Records from a data collection:
*****

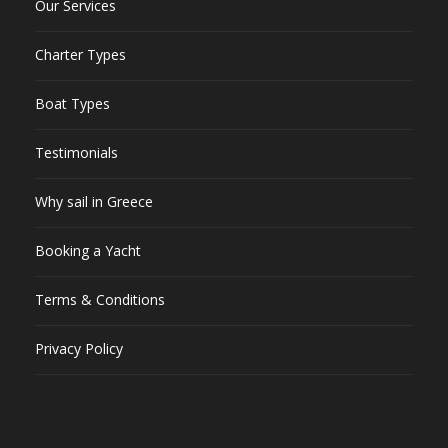
Our Services
Charter Types
Boat Types
Testimonials
Why sail in Greece
Booking a Yacht
Terms & Conditions
Privacy Policy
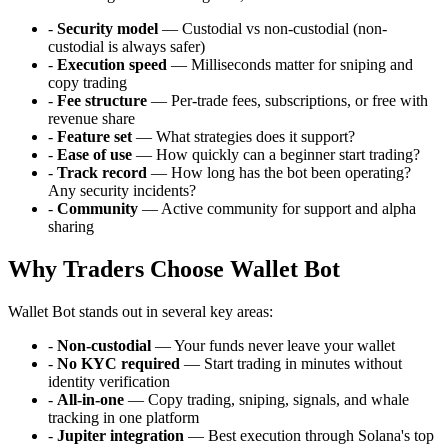
-
Security model
— Custodial vs non-custodial (non-
custodial is always safer)
-
Execution speed
— Milliseconds matter for sniping and
copy trading
-
Fee structure
— Per-trade fees, subscriptions, or free with
revenue share
-
Feature set
— What strategies does it support?
-
Ease of use
— How quickly can a beginner start trading?
-
Track record
— How long has the bot been operating?
Any security incidents?
-
Community
— Active community for support and alpha
sharing
Why Traders Choose Wallet Bot
Wallet Bot stands out in several key areas:
-
Non-custodial
— Your funds never leave your wallet
-
No KYC required
— Start trading in minutes without
identity verification
-
All-in-one
— Copy trading, sniping, signals, and whale
tracking in one platform
-
Jupiter integration
— Best execution through Solana's top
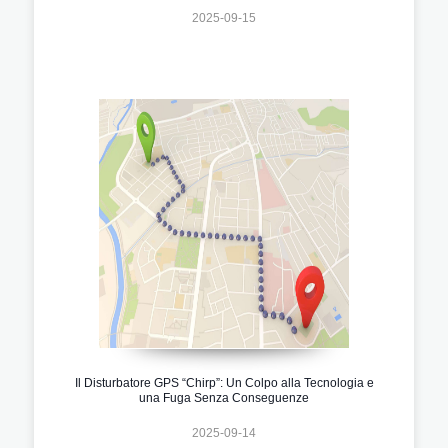
2025-09-15
Il Disturbatore GPS “Chirp”: Un Colpo alla Tecnologia e
una Fuga Senza Conseguenze
2025-09-14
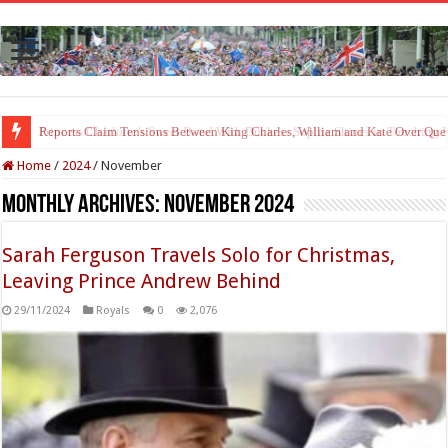
Princess Charlotte’s Sweet Bond With Duchess Sophie Shines in Touchin
Home
/
2024
/
November
Monthly Archives:
November 2024
Sarah Ferguson Travels Solo for Christmas,
Leaving Prince Andrew Behind
29/11/2024
Royals
0
2,076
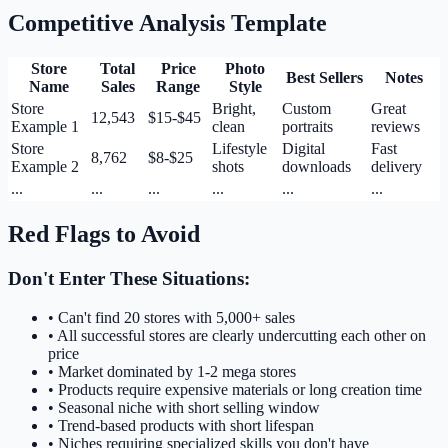
Competitive Analysis Template
Store
Total
Price
Photo
Best Sellers
Notes
Name
Sales
Range
Style
Store
Bright,
Custom
Great
12,543
$15-$45
Example 1
clean
portraits
reviews
Store
Lifestyle
Digital
Fast
8,762
$8-$25
Example 2
shots
downloads
delivery
...
...
...
...
...
...
Red Flags to Avoid
Don't Enter These Situations:
• Can't find 20 stores with 5,000+ sales
• All successful stores are clearly undercutting each other on
price
• Market dominated by 1-2 mega stores
• Products require expensive materials or long creation time
• Seasonal niche with short selling window
• Trend-based products with short lifespan
• Niches requiring specialized skills you don't have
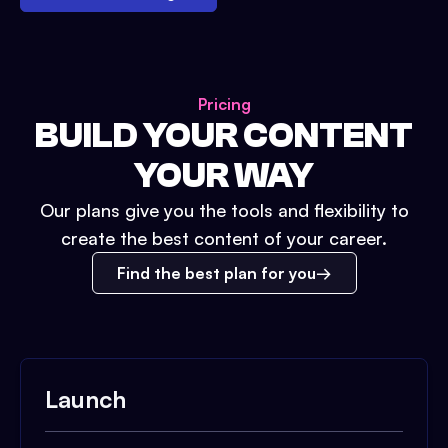
Pricing
BUILD YOUR CONTENT
YOUR WAY
Our plans give you the tools and flexibility to
create the best content of your career.
Find the best plan for you
Launch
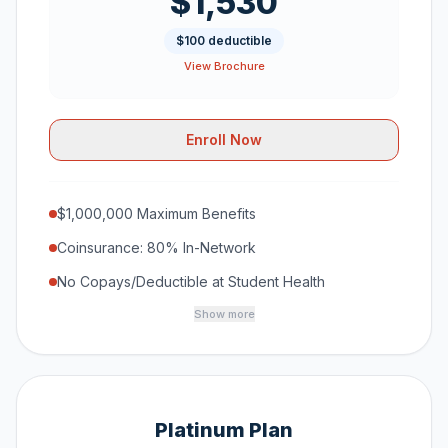
$1,530
$100 deductible
View Brochure
Enroll Now
$1,000,000 Maximum Benefits
Coinsurance: 80% In-Network
No Copays/Deductible at Student Health
Show more
Platinum Plan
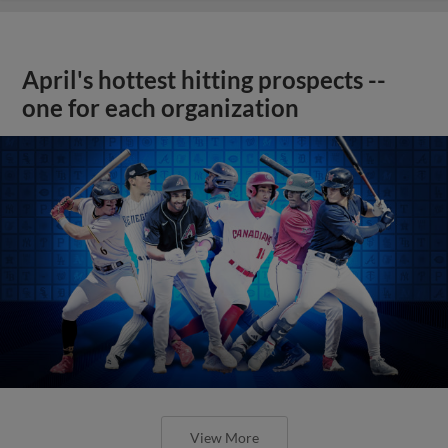
April's hottest hitting prospects --
one for each organization
View More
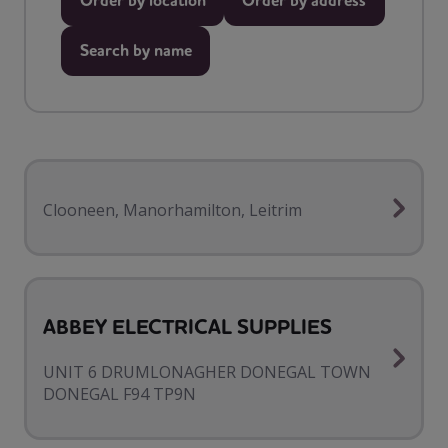
Order by location
Order by address
Search by name
Clooneen, Manorhamilton, Leitrim
ABBEY ELECTRICAL SUPPLIES
UNIT 6 DRUMLONAGHER DONEGAL TOWN
DONEGAL F94 TP9N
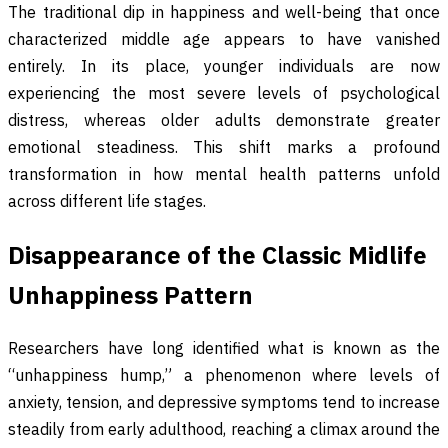
The traditional dip in happiness and well-being that once
characterized middle age appears to have vanished
entirely. In its place, younger individuals are now
experiencing the most severe levels of psychological
distress, whereas older adults demonstrate greater
emotional steadiness. This shift marks a profound
transformation in how mental health patterns unfold
across different life stages.
Disappearance of the Classic Midlife
Unhappiness Pattern
Researchers have long identified what is known as the
“unhappiness hump,” a phenomenon where levels of
anxiety, tension, and depressive symptoms tend to increase
steadily from early adulthood, reaching a climax around the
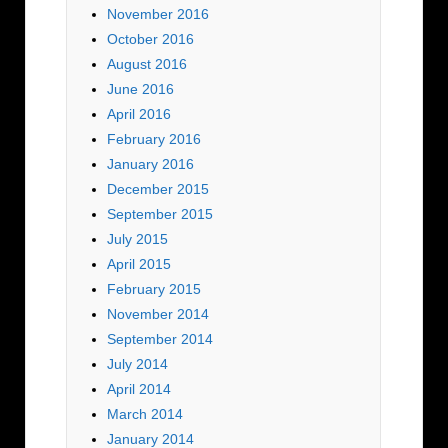
November 2016
October 2016
August 2016
June 2016
April 2016
February 2016
January 2016
December 2015
September 2015
July 2015
April 2015
February 2015
November 2014
September 2014
July 2014
April 2014
March 2014
January 2014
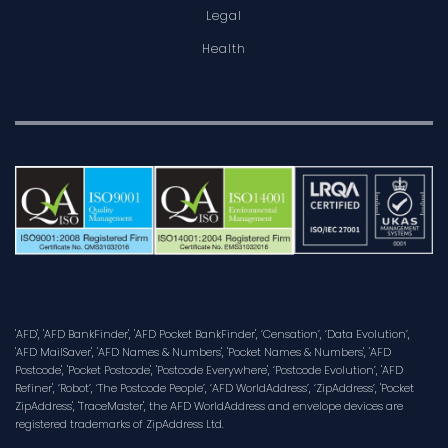
Legal
Health
'AFD', 'AFD BankFinder', 'AFD Pocket BankFinder', ‘Censation’, ‘Data Evolution’,
'AFD MailSaver', 'AFD Names & Numbers', 'Pocket Names & Numbers', 'AFD
Postcode', 'Pocket Postcode', 'Postcode Everywhere', ‘Postcode Evolution’, 'AFD
Refiner', ‘Robot’, ‘The Postcode People’, ‘AFD WorldAddress’, ‘ZipAddress’, 'Pocket
ZipAddress', 'TraceMaster', the AFD WorldAddress and envelope devices are
registered trademarks of ZipAddress Ltd.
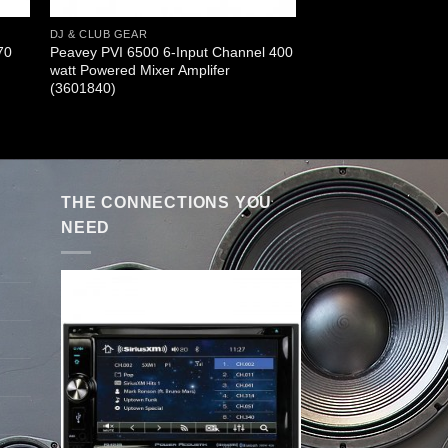
DJ & CLUB GEAR
70
Peavey PVI 6500 6-Input Channel 400
watt Powered Mixer Amplifer
(3601840)
THE CONNECTIONS YOU
NEED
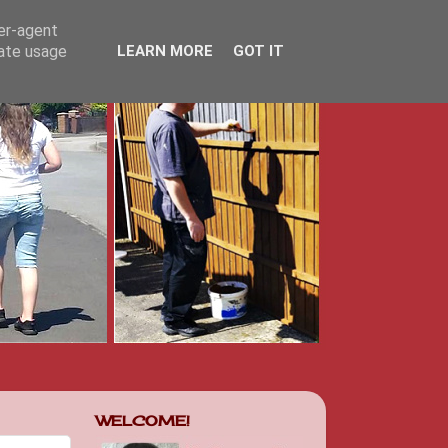
ser-agent
rate usage
LEARN MORE
GOT IT
WELCOME!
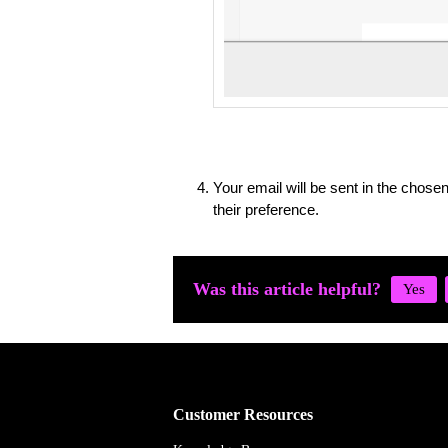
Your email will be sent in the chose
their preference.
Was this article helpful?
Customer Resources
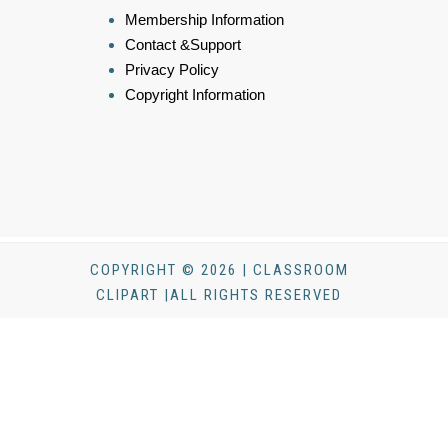
Membership Information
Contact &Support
Privacy Policy
Copyright Information
COPYRIGHT © 2026 | CLASSROOM
CLIPART |ALL RIGHTS RESERVED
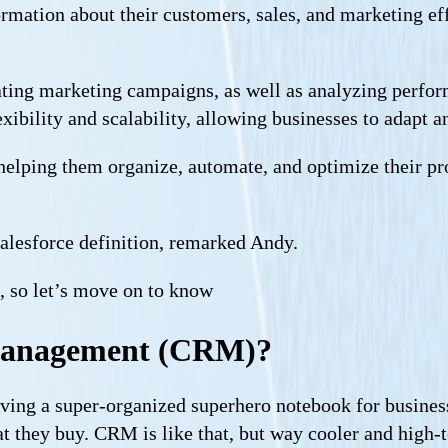
mation about their customers, sales, and marketing effo
mating marketing campaigns, as well as analyzing perfo
ibility and scalability, allowing businesses to adapt a
es, helping them organize, automate, and optimize their 
alesforce definition, remarked Andy.
n, so let’s move on to know
 Management (CRM)?
ng a super-organized superhero notebook for business
at they buy. CRM is like that, but way cooler and high-t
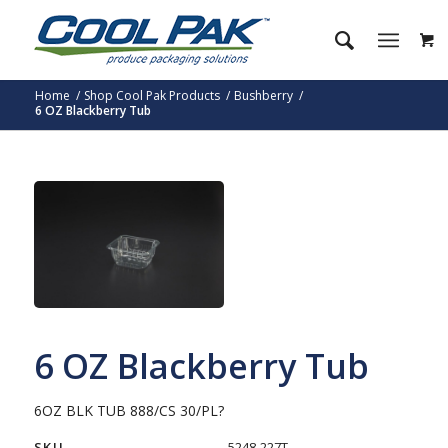
Home
/
Shop Cool Pak Products
/
Bushberry
/
6 OZ Blackberry Tub
6 OZ Blackberry Tub
6OZ BLK TUB 888/CS 30/PL?
SKU
5248-227T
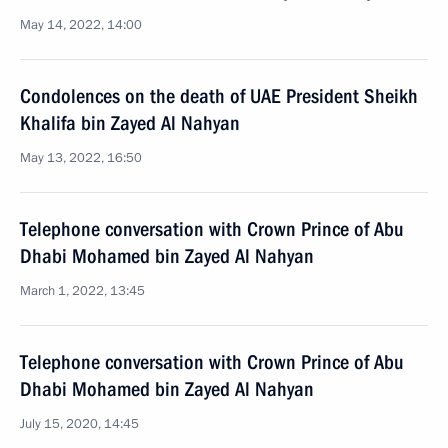
May 14, 2022, 14:00
Condolences on the death of UAE President Sheikh
Khalifa bin Zayed Al Nahyan
May 13, 2022, 16:50
Telephone conversation with Crown Prince of Abu
Dhabi Mohamed bin Zayed Al Nahyan
March 1, 2022, 13:45
Telephone conversation with Crown Prince of Abu
Dhabi Mohamed bin Zayed Al Nahyan
July 15, 2020, 14:45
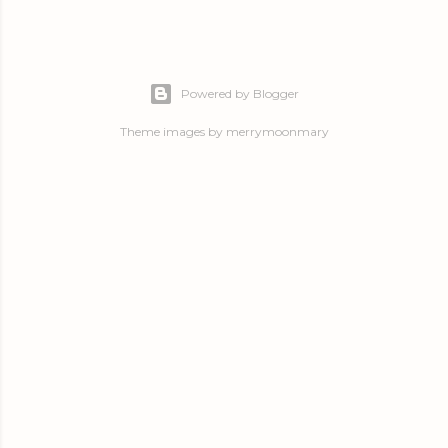
Powered by Blogger
Theme images by
merrymoonmary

*****

### Exercise brief
Copy out all of the rows above word for word, leaving the pictures out of your answer.

### Result of this task
Our Services
Charter Types
Boat Types
Testimonials
Why sail in Greece
Booking a Yacht
Terms & Conditions
Privacy Policy
-
Security model
— Custodial vs non-custodial (non-
custodial is always safer)
-
Execution speed
— Milliseconds matter for sniping and
copy trading
-
Fee structure
— Per-trade fees, subscriptions, or free with
revenue share
-
Feature set
— What strategies does it support?
-
Ease of use
— How quickly can a beginner start trading?
-
Track record
— How long has the bot been operating?
Any security incidents?
-
Community
— Active community for support and alpha
sharing
Why Traders Choose Wallet Bot
Wallet Bot stands out in several key areas:
-
Non-custodial
— Your funds never leave your wallet
-
No KYC required
— Start trading in minutes without
identity verification
-
All-in-one
— Copy trading, sniping, signals, and whale
tracking in one platform
-
Jupiter integration
— Best execution through Solana's top
2025-09-15
Il Disturbatore GPS “Chirp”: Un Colpo alla Tecnologia e
una Fuga Senza Conseguenze
2025-09-14
Princess Charlotte’s Sweet Bond With Duchess Sophie Shines in Touchin
Home
/
2024
/
November
Monthly Archives:
November 2024
Sarah Ferguson Travels Solo for Christmas,
Leaving Prince Andrew Behind
29/11/2024
Royals
0
2,076
Competitive Analysis Template
Store
Total
Price
Photo
Best Sellers
Notes
Name
Sales
Range
Style
Store
Bright,
Custom
Great
12,543
$15-$45
Example 1
clean
portraits
reviews
Store
Lifestyle
Digital
Fast
8,762
$8-$25
Example 2
shots
downloads
delivery
...
...
...
...
...
...
Red Flags to Avoid
Don't Enter These Situations:
• Can't find 20 stores with 5,000+ sales
• All successful stores are clearly undercutting each other on
price
• Market dominated by 1-2 mega stores
• Products require expensive materials or long creation time
• Seasonal niche with short selling window
• Trend-based products with short lifespan
• Niches requiring specialized skills you don't have
Pricing
BUILD YOUR CONTENT
YOUR WAY
Our plans give you the tools and flexibility to
create the best content of your career.
Find the best plan for you
Launch
$1,530
$100 deductible
View Brochure
Enroll Now
$1,000,000 Maximum Benefits
Coinsurance: 80% In-Network
No Copays/Deductible at Student Health
Show more
Platinum Plan
April's hottest hitting prospects --
one for each organization
View More
Order by location
Order by address
Search by name
Clooneen, Manorhamilton, Leitrim
ABBEY ELECTRICAL SUPPLIES
UNIT 6 DRUMLONAGHER DONEGAL TOWN
DONEGAL F94 TP9N
The traditional dip in happiness and well-being that once
characterized middle age appears to have vanished
entirely. In its place, younger individuals are now
experiencing the most severe levels of psychological
distress, whereas older adults demonstrate greater
emotional steadiness. This shift marks a profound
transformation in how mental health patterns unfold
across different life stages.
Disappearance of the Classic Midlife
Unhappiness Pattern
Researchers have long identified what is known as the
“unhappiness hump,” a phenomenon where levels of
anxiety, tension, and depressive symptoms tend to increase
steadily from early adulthood, reaching a climax around the
November 2016
October 2016
August 2016
June 2016
April 2016
February 2016
January 2016
December 2015
September 2015
July 2015
April 2015
February 2015
November 2014
September 2014
July 2014
April 2014
March 2014
January 2014
Legal
Health
'AFD', 'AFD BankFinder', 'AFD Pocket BankFinder', ‘Censation’, ‘Data Evolution’,
'AFD MailSaver', 'AFD Names & Numbers', 'Pocket Names & Numbers', 'AFD
Postcode', 'Pocket Postcode', 'Postcode Everywhere', ‘Postcode Evolution’, 'AFD
Refiner', ‘Robot’, ‘The Postcode People’, ‘AFD WorldAddress’, ‘ZipAddress’, 'Pocket
ZipAddress', 'TraceMaster', the AFD WorldAddress and envelope devices are
registered trademarks of ZipAddress Ltd.
DJ & CLUB GEAR
70
Peavey PVI 6500 6-Input Channel 400
watt Powered Mixer Amplifer
(3601840)
THE CONNECTIONS YOU
NEED
ser-agent
rate usage
LEARN MORE
GOT IT
WELCOME!
Your email will be sent in the chose
their preference.
Was this article helpful?
Customer Resources
Membership Information
Contact &Support
Privacy Policy
Copyright Information
COPYRIGHT © 2026 | CLASSROOM
CLIPART |ALL RIGHTS RESERVED
mation about their customers, sales, and marketing effo
mating marketing campaigns, as well as analyzing perfo
ibility and scalability, allowing businesses to adapt a
es, helping them organize, automate, and optimize their 
alesforce definition, remarked Andy.
n, so let’s move on to know
 Management (CRM)?
ng a super-organized superhero notebook for business
at they buy. CRM is like that, but way cooler and high-t
Home
/
Shop Cool Pak Products
/
Bushberry
/
6 OZ Blackberry Tub
6 OZ Blackberry Tub
6OZ BLK TUB 888/CS 30/PL?
SKU
5248-227T
May 14, 2022, 14:00
Condolences on the death of UAE President Sheikh
Khalifa bin Zayed Al Nahyan
May 13, 2022, 16:50
Telephone conversation with Crown Prince of Abu
Dhabi Mohamed bin Zayed Al Nahyan
March 1, 2022, 13:45
Telephone conversation with Crown Prince of Abu
Dhabi Mohamed bin Zayed Al Nahyan
July 15, 2020, 14:45
Powered by Blogger
Theme images by
merrymoonmary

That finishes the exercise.